Written exercise = Show every line in the records that contains the string "skCircle", treating uppercase and lowercase letters as different.

# START OF Data to process

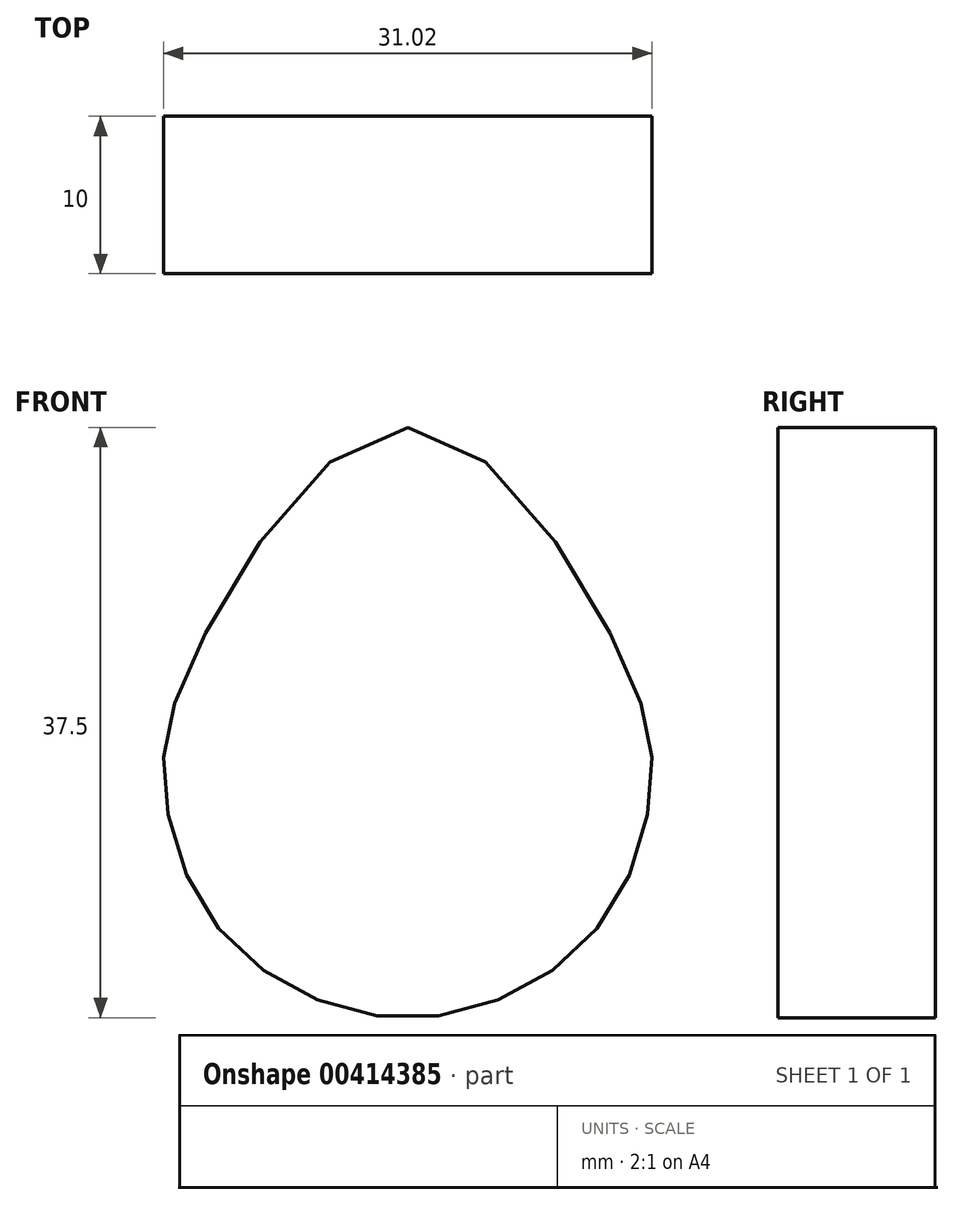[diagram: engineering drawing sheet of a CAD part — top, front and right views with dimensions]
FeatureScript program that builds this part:
annotation { "Feature Type Name" : "Feature", "Feature Type Description" : "" }
export const myFeature = defineFeature(function(context is Context, id is Id, definition is map)
    precondition{}
    {
        {
            var Q0;
            Q0=qCreatedBy(makeId("Front.planeOp"),FACE);
            var sketch = newSketch(context, id + "F0", { "sketchPlane" : qUnion([Q0])});
            skCircle(sketch, "E0", {"center": v(0, 0) * mm, "radius": 15.5 * mm, "construction": true});
            skCircle(sketch, "E1", {"center": v(0, 0) * mm, "radius": 22 * mm, "construction": true});
            skLineSegment(sketch, "E2", {"start": v(0, 0) * mm, "end": v(42.98, 0) * mm, "construction": true});
            skLineSegment(sketch, "E3", {"start": v(0, 0) * mm, "end": v(0, 34.96) * mm, "construction": true});
            skLineSegment(sketch, "E4", {"start": v(0, 0) * mm, "end": v(-36, 0) * mm, "construction": true});
            skLineSegment(sketch, "E5", {"start": v(0, 0) * mm, "end": v(0, -28.74) * mm, "construction": true});
            skPoint(sketch, "E6", {"position": v(0, 22) * mm});
            skLineSegment(sketch, "E7", {"start": v(0, 0) * mm, "end": v(-30.08, -17.37) * mm, "construction": true});
            skLineSegment(sketch, "E8", {"start": v(0, 0) * mm, "end": v(-16.02, -27.75) * mm, "construction": true});
            skLineSegment(sketch, "E9", {"start": v(0, 0) * mm, "end": v(30.88, -17.83) * mm, "construction": true});
            skLineSegment(sketch, "E10", {"start": v(0, 0) * mm, "end": v(15.35, -26.59) * mm, "construction": true});
            skPoint(sketch, "E11", {"position": v(-13.42, -7.75) * mm});
            skPoint(sketch, "E12", {"position": v(-7.75, -13.42) * mm});
            skPoint(sketch, "E13", {"position": v(13.42, -7.75) * mm});
            skPoint(sketch, "E14", {"position": v(7.75, -13.42) * mm});
            skPoint(sketch, "E15", {"position": v(-15.5, 0) * mm});
            skPoint(sketch, "E16", {"position": v(15.5, 0) * mm});
            skLineSegment(sketch, "E17", {"start": v(0, 0) * mm, "end": v(-21.57, 12.45) * mm, "construction": true});
            skLineSegment(sketch, "E18", {"start": v(0, 0) * mm, "end": v(22.45, 12.96) * mm, "construction": true});
            skPoint(sketch, "E19", {"position": v(0, -15.5) * mm});
            skPoint(sketch, "E20", {"position": v(-13.42, 7.75) * mm});
            skPoint(sketch, "E21", {"position": v(13.42, 7.75) * mm});
            skFitSpline(sketch, "E22", {"points": [v(0, 22) * mm, v(-13.42, 7.75) * mm, v(-15.5, 0) * mm, v(-13.42, -7.75) * mm, v(-7.75, -13.42) * mm, v(0, -15.5) * mm, v(7.75, -13.42) * mm, v(13.42, -7.75) * mm, v(15.5, 0) * mm, v(13.42, 7.75) * mm, v(0, 22) * mm]});
            skSolve(sketch);
        }
        {
            var Q0;
            Q0 = qSketchRegion(id + "F0", true);
            extrude(context, id + "F1", {"entities" : qUnion([Q0]), "depth" : 10 * mm});
        }
    });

# END OF Data to process

Reply =
            skCircle(sketch, "E0", {"center": v(0, 0) * mm, "radius": 15.5 * mm, "construction": true});
            skCircle(sketch, "E1", {"center": v(0, 0) * mm, "radius": 22 * mm, "construction": true});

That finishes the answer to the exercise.